Object support is intentionally kept to its simplest terms. An object type (class) is introduced with the OBJECT declaration, which has essentially the same syntax as a RECORD declaration, although the type so declared is a reference type, whereas RECORDs in Modula-3 are not (similarly to structs in C). For instance:
A = OBJECT a: INTEGER; METHODS p() := AP; END;
Defines a new object type "A", which contains a single field "a" and method p. The procedure AP that implements p must be defined elsewhere:
PROCEDURE AP(self: A) = BEGIN ... END;
Method calls are accomplished with o.p();
, where o is a variable of type A.
Modula-3's REVEAL
construct provides a conceptually simple and clean yet very powerful mechanism for hiding implementation details from clients, with arbitrarily many levels of "friendliness".

■ WHAT YOU NEED TO DO:
#1 State whether each statement below agrees with the passage on Modula-3 objects, answering yes or no and quoting the words of the passage that decide it: (a) Modula-3 RECORDs are reference types. (b) The procedure that implements method p must be defined elsewhere. (c) The REVEAL construct allows only a single level of "friendliness".
#2 Write out, word for word, the stretch of the passage on Modula-3 objects from "Object support is" through "variable of type A.".

■ LISTING:
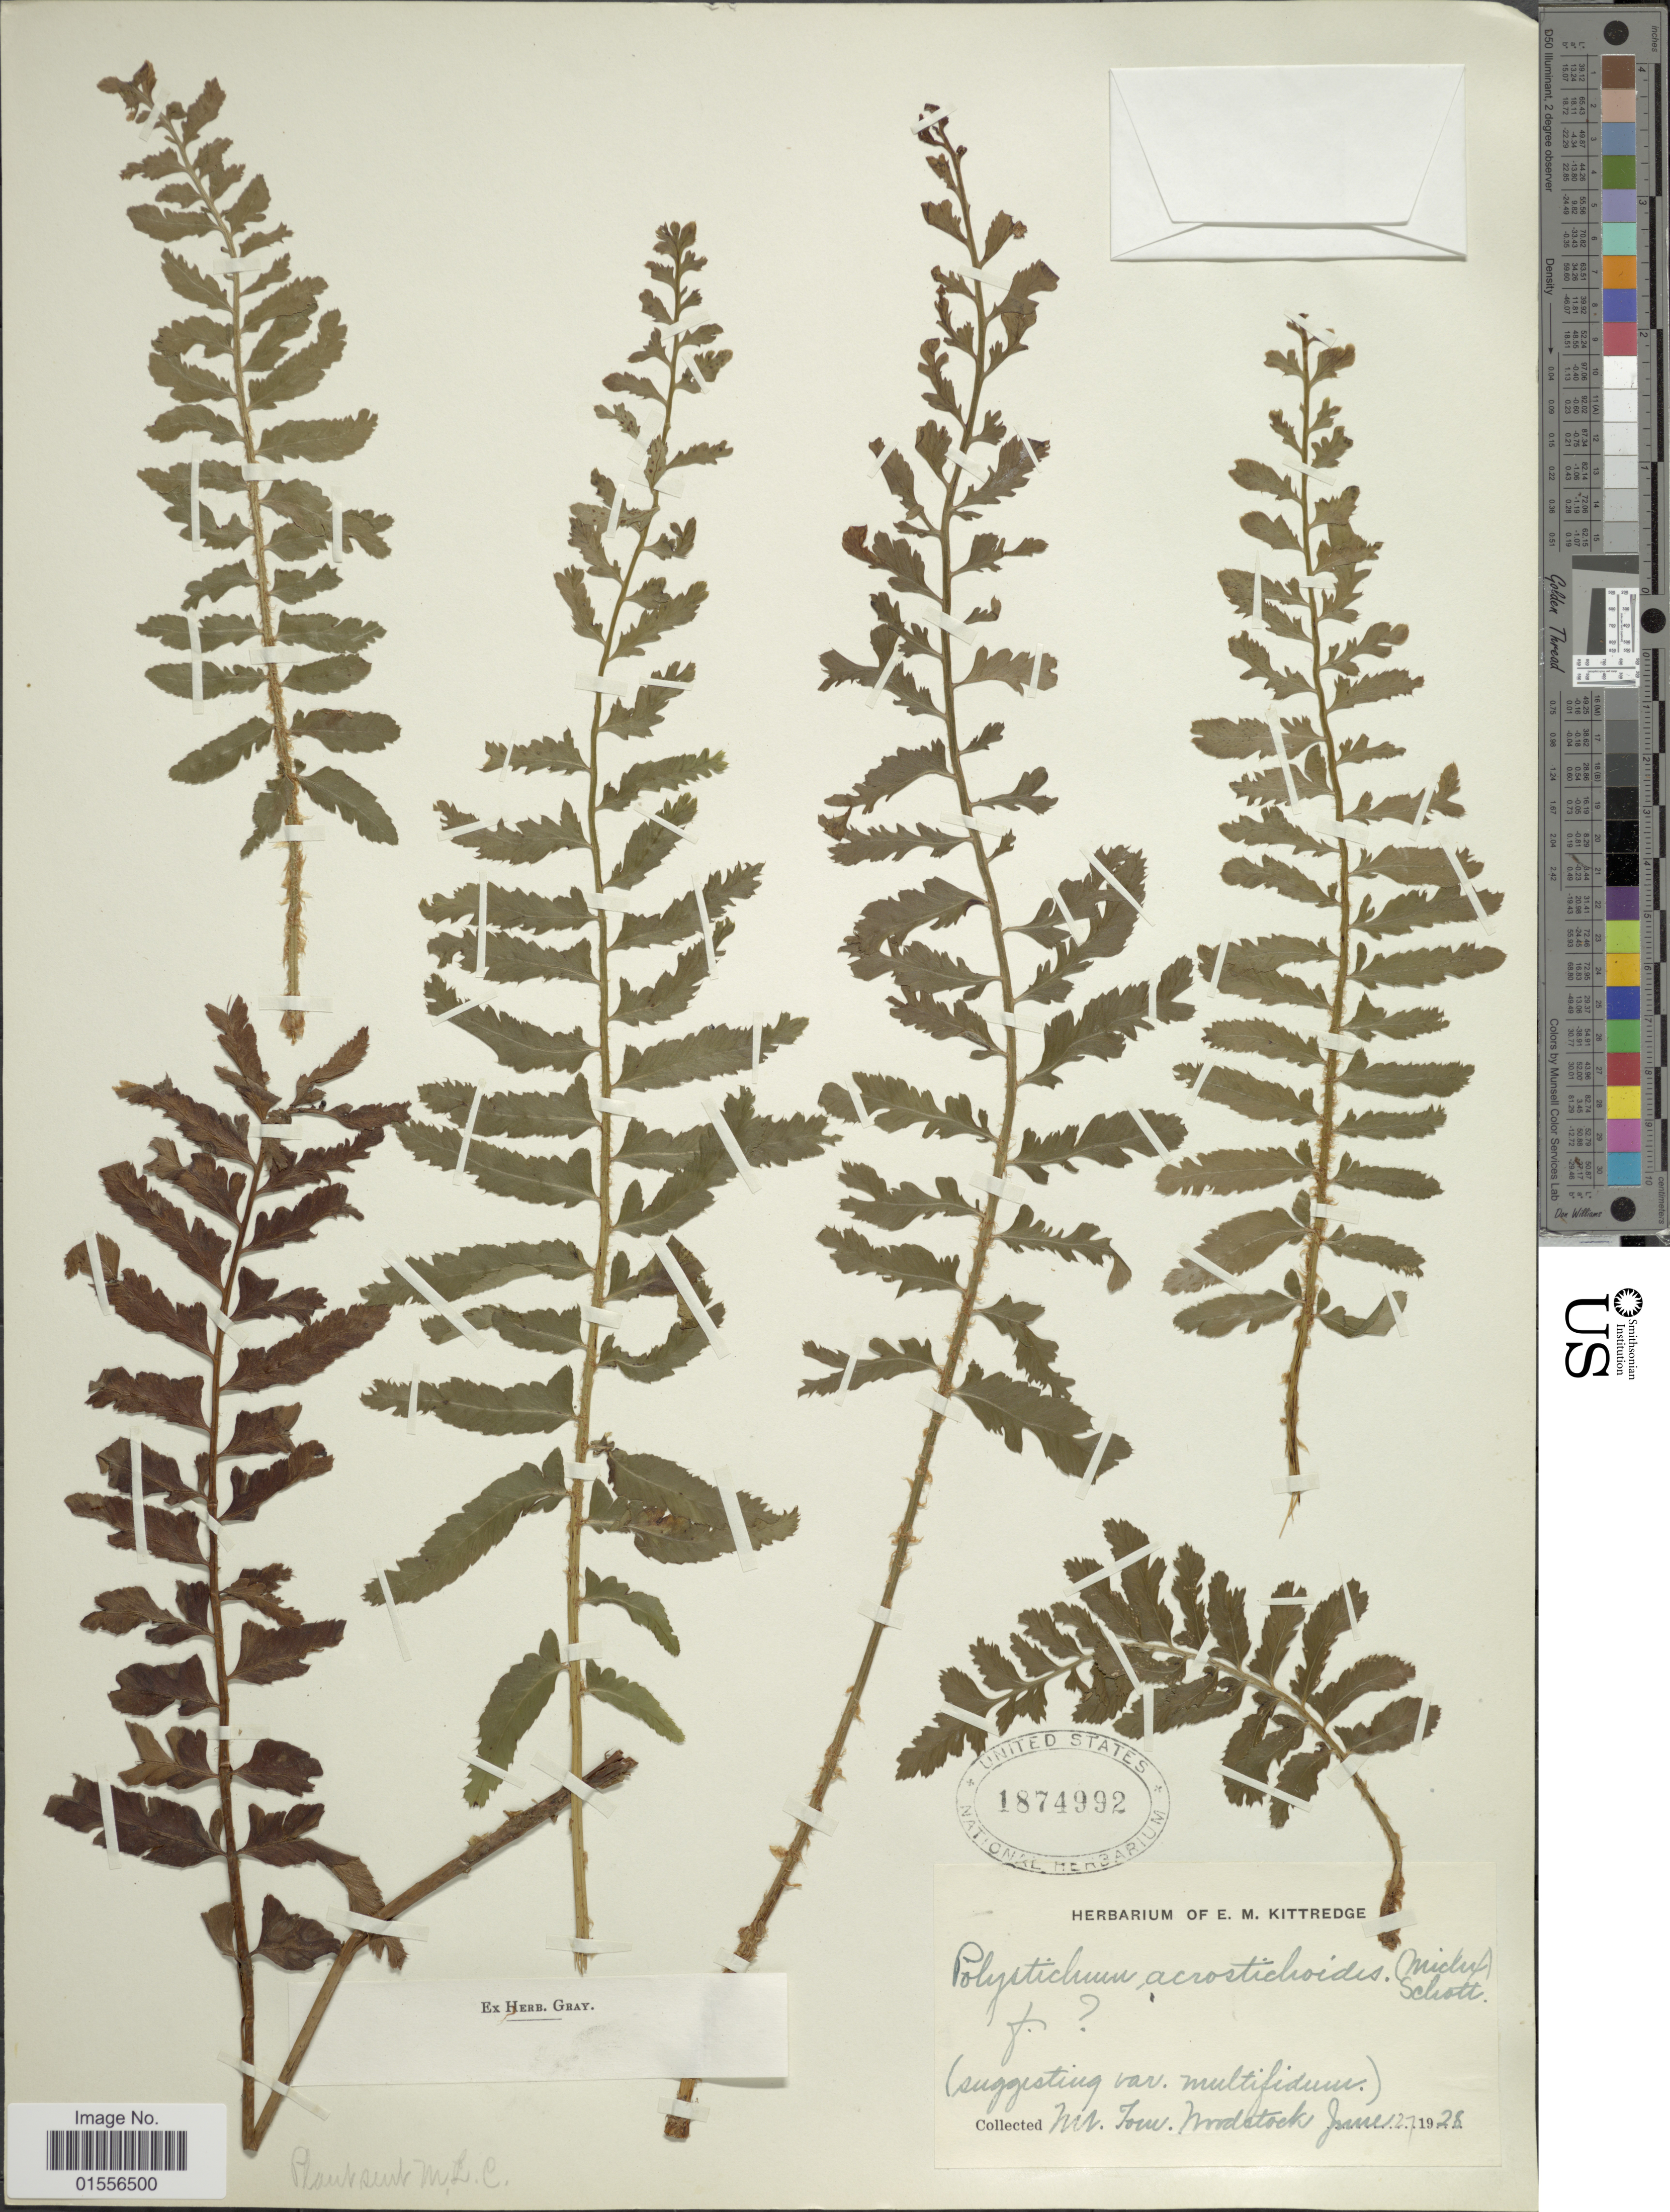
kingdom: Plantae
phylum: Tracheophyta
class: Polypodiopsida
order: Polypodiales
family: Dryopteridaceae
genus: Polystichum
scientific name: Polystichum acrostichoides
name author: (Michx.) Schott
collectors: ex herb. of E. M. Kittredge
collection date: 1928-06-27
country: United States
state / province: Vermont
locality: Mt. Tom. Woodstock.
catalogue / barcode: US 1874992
* * *
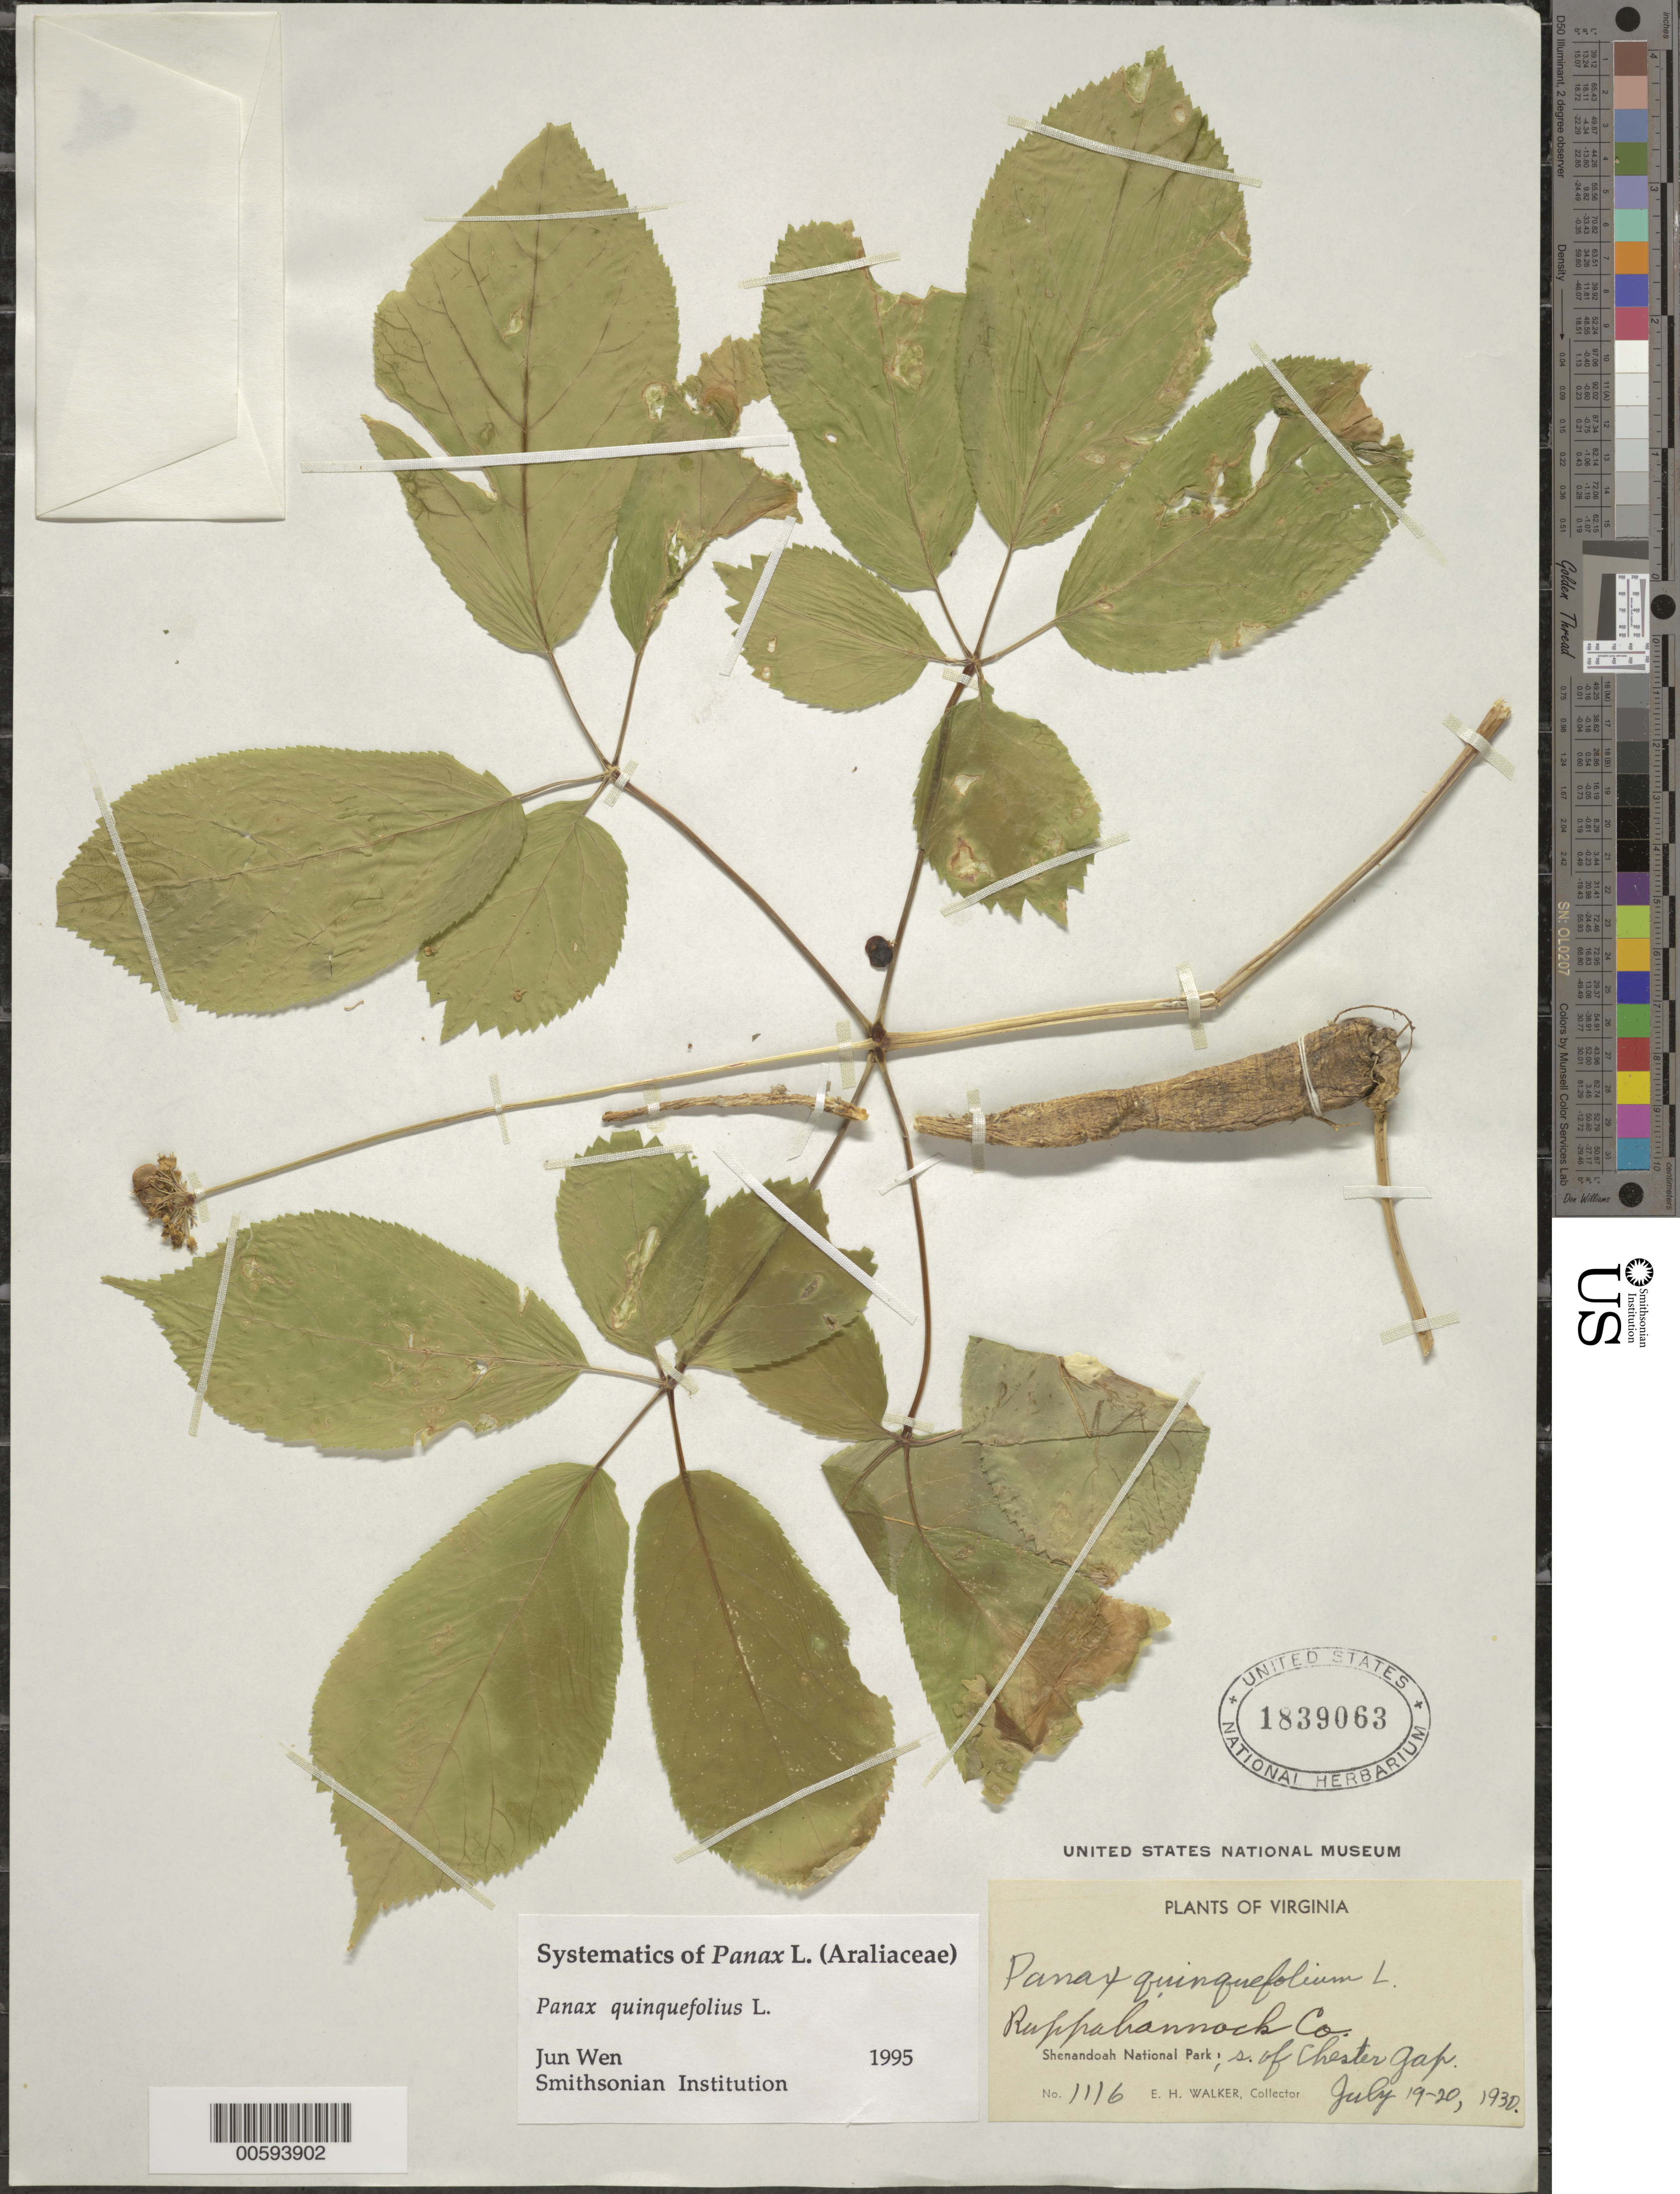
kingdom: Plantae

■ PROBLEM SOLUTIONS:
#1
(a) No: "whereas RECORDs in Modula-3 are not"
(b) Yes: "The procedure AP that implements p must be defined elsewhere"
(c) No: 'with arbitrarily many levels of "friendliness"'

#2
Object support is intentionally kept to its simplest terms. An object type (class) is introduced with the OBJECT declaration, which has essentially the same syntax as a RECORD declaration, although the type so declared is a reference type, whereas RECORDs in Modula-3 are not (similarly to structs in C). For instance:
A = OBJECT a: INTEGER; METHODS p() := AP; END;
Defines a new object type "A", which contains a single field "a" and method p. The procedure AP that implements p must be defined elsewhere:
PROCEDURE AP(self: A) = BEGIN ... END;
Method calls are accomplished with o.p();
, where o is a variable of type A.